21.9.11

snapshot of the US

i dont understand why the food in the US has got to be so bad. i went into several supermarkets, and they all featured decent looking fruit and vegetables at highly reasonable prices. maybe the vegetables dont taste as good as they look, but still, with such a selection it should be possible to eat at least healthily. Alas, i didnt have a single decent meal in the country. the restaurants were appalling. the stories are well know, so i guess i am only confirming them, having seen them with my own eyes: every thing is over sized, two of us shared a main in every restaurant, and we sometimes couldnt even finish that. the muffins are bigger than my fist and come in odd flavours with neon toppings. the dish pictured here was listed on the menu as "grilled shrimp" you can actually see the prawns in there if you look carefully, they are in the top corner of the plate, behind the chips.....and they were fried, not grilled. the restaurants were particularly shocking as they seem to be improving all the time in both Europe and Asia.

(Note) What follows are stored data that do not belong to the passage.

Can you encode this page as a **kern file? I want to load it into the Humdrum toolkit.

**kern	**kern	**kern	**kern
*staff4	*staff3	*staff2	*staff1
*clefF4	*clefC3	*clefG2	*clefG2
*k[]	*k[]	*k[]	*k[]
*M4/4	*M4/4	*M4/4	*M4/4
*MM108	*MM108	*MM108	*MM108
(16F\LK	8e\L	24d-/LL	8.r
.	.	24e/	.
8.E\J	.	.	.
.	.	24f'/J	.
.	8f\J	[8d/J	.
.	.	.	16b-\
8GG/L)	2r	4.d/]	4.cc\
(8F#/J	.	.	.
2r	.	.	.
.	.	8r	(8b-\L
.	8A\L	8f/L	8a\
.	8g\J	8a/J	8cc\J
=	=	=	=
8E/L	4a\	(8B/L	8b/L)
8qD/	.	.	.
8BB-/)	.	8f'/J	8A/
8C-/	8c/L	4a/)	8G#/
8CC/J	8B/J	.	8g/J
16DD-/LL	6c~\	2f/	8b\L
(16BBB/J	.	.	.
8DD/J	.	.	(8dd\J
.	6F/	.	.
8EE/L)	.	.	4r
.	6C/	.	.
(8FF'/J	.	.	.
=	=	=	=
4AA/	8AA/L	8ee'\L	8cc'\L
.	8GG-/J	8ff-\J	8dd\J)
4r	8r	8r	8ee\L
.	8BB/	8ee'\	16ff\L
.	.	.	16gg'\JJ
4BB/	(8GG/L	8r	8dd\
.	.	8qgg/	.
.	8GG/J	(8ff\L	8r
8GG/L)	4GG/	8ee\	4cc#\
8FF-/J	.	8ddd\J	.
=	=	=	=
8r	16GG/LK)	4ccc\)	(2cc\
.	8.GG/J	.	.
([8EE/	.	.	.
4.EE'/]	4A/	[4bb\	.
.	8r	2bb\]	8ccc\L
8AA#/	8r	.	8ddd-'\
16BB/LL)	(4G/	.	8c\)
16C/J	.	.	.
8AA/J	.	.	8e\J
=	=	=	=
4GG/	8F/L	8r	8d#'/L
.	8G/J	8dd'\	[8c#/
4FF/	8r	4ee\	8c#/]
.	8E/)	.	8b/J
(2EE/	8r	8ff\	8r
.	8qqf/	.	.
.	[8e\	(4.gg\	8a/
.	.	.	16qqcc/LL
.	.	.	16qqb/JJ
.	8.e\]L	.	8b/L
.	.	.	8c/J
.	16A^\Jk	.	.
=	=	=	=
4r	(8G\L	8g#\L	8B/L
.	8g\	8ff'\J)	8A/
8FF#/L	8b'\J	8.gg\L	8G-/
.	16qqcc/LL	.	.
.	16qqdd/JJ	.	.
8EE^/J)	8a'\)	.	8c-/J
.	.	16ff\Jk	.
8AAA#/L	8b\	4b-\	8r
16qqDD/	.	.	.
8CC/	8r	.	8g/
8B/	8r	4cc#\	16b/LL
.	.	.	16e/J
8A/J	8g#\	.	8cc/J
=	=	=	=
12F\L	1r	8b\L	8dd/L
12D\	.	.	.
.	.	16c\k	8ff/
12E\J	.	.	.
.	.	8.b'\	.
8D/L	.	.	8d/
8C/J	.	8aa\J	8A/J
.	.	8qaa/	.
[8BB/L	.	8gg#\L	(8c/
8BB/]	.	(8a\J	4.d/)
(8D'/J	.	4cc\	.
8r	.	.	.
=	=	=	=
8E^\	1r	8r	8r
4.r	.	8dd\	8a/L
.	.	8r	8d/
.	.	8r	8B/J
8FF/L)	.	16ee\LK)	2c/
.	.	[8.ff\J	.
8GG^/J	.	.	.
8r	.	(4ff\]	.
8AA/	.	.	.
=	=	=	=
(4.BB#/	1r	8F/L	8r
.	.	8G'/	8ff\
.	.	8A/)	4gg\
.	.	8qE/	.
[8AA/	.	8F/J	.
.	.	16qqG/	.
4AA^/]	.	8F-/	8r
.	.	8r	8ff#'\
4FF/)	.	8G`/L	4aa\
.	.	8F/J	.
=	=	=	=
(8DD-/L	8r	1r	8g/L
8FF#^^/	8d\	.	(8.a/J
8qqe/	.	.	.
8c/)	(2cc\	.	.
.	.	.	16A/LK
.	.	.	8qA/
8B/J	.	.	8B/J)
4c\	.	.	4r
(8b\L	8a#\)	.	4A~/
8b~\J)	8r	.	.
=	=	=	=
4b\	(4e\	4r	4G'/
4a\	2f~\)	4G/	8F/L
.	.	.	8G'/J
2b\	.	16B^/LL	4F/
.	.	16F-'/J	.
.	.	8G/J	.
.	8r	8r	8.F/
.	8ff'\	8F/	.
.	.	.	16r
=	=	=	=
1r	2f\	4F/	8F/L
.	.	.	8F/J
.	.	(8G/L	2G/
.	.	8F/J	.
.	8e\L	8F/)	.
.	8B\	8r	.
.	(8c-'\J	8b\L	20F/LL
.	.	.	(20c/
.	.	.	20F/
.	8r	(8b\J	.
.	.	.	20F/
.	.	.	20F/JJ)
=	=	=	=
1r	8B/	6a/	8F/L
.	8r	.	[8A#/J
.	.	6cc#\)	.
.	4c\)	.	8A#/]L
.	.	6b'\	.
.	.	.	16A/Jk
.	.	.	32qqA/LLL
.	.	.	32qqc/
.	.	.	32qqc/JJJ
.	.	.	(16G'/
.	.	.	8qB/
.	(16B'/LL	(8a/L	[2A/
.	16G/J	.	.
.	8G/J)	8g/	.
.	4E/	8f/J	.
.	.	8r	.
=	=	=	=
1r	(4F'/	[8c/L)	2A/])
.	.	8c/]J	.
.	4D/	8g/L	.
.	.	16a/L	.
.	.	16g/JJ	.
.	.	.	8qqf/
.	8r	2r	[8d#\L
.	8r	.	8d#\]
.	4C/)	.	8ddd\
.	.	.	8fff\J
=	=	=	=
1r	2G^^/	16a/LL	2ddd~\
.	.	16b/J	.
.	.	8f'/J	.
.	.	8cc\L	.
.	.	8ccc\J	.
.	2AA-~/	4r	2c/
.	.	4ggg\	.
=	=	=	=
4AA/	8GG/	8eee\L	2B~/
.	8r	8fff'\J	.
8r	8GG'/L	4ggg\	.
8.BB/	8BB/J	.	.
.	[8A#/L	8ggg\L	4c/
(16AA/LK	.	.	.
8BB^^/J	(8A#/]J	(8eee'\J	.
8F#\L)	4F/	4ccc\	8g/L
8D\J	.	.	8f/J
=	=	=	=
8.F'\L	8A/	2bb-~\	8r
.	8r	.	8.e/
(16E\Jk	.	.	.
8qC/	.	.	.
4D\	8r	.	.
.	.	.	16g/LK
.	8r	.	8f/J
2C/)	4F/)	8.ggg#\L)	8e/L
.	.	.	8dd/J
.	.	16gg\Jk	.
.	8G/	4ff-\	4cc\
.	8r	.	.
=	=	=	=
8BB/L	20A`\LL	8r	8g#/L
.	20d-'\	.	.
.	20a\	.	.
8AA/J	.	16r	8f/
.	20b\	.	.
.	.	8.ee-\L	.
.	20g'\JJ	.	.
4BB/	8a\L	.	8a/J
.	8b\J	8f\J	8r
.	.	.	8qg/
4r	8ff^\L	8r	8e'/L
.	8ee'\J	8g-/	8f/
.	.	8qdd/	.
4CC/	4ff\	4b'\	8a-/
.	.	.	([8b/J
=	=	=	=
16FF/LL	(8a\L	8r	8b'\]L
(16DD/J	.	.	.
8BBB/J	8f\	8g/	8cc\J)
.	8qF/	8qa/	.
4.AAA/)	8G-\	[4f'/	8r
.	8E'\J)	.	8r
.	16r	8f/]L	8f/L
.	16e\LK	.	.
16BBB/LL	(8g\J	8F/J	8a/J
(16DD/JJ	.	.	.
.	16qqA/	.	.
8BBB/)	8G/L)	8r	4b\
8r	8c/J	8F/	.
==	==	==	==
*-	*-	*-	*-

Cities like Moscow and London have improved the quality of their foodservice considerably over the past 20 years, expanding in both choice and levels of quality. so it is surprising to see a country that actually seems to be in decline. places that i remember being decent 10 years ago now seem greasy and grim. i find myself at a hideous Italian restaurant that i had once enjoyed with a couple i have know for decades. they live half the year in DC, half in Paris. they say it is not that the quality is declining due to a lack of standards, but rather it is adjusting to peoples tastes. as they point out, the restaurant is packed.... scary thought..

20.9.11

On US infrastructure

I fly into Dulles International airport. I have been here many times before, but this is the first time in just over a decade.
In the summer, planes always hit turbulence in the last 30 minutes before landing at Dulles. I have been told it I because of the heat and humidity encountered as the plane descends, but I have always been a bit dubious, because it doesn’t happen with such regularity in other hot and humid airports. But the last minute bumps are the least of Dulles’s, or DC’s issues.
Dulles is the main international airport for the capital of the United States. It is one of the countries busiest, and it reflects much of what is wrong with American infrastructure- or the lack thereof. The airport was built in the Kennedy era, and has failed to evolve adequately over time. The facilities are truly pathetic, the duty free’s selection is worse than a 7 Eleven, and the “restaurants” are basically all hideous fast food chains. When you land, the passport control, as in increasingly all US airports, a disaster. The passport booths are understaffed and those who turned up for work are grumpy. After waiting in the passport queue for over an hour, I get hauled over by customs and quizzed about my bag, which they suspect is too small. I point out that I will be there less than a week, and they are still suspicious. I add that 1) I am a small person (unlike everyone else about- but I don’t say that) 2) it is 40 degrees outside and therefore multiple layers are not going to be needed 3) it is not a work trip so I don’t need much anyway. They persist in their integration until I finally open my bag and demonstrate that I actually do have one pair of clean pants and one clean T shirt for every day I will be on US soil, as well as folding travel toothbrushes and hairbrushes and regulation sized travel cosmetics. Finally at that point they give up and let me go, but by this stage I feel about as grumpy as they do, but at least I didn’t have to wait for my luggage, since I travelled with carry on only.
But it doesn’t get easier. Dulles has no public transport running to central DC 40 kilometres east, and no cab will take me to the Virginian city I need to go to (120 kilometres south). I had anticipated this, and therefore took a cab to the centre. Arriving at 8pm, I had missed the last train of the night (!!) to where I was going, and had to spend the night in a hotel near Dupont Circle. The trains might have finished for the evening, but life in Dupont Circle hadn’t. I checked in to the (unimpressive) hotel on Embassy Row and went for a stroll. The place was packed with young people, all of whom seemed noticeably more fit, smily, and well-dressed than the US standard. The packs of 20 somethings crammed into the outdoor cafes and bars had me slightly puzzled, until I remembered it was indeed the dreaded Summer Intern Season. Every year, DC fills with overly earnest people hoping to be the next generation of congressmen. I sat down on the terrace of a café and the conversations around confirmed it was indeed Intern time again as the guy next to my moaned "dude, its like just so hard to break into politics, you know what i mean?" others around him seemed to be frequently quoting either their fathers, or the congressman they were interning for. i wanted to ask a few of them if they would promise me to do something about the airport if they actually got elected. A train connecting it to Union station, efficient immigration procedures, orderly check in and some duty free shops would be nice. alas, however, i was too tired from jet lag to bother.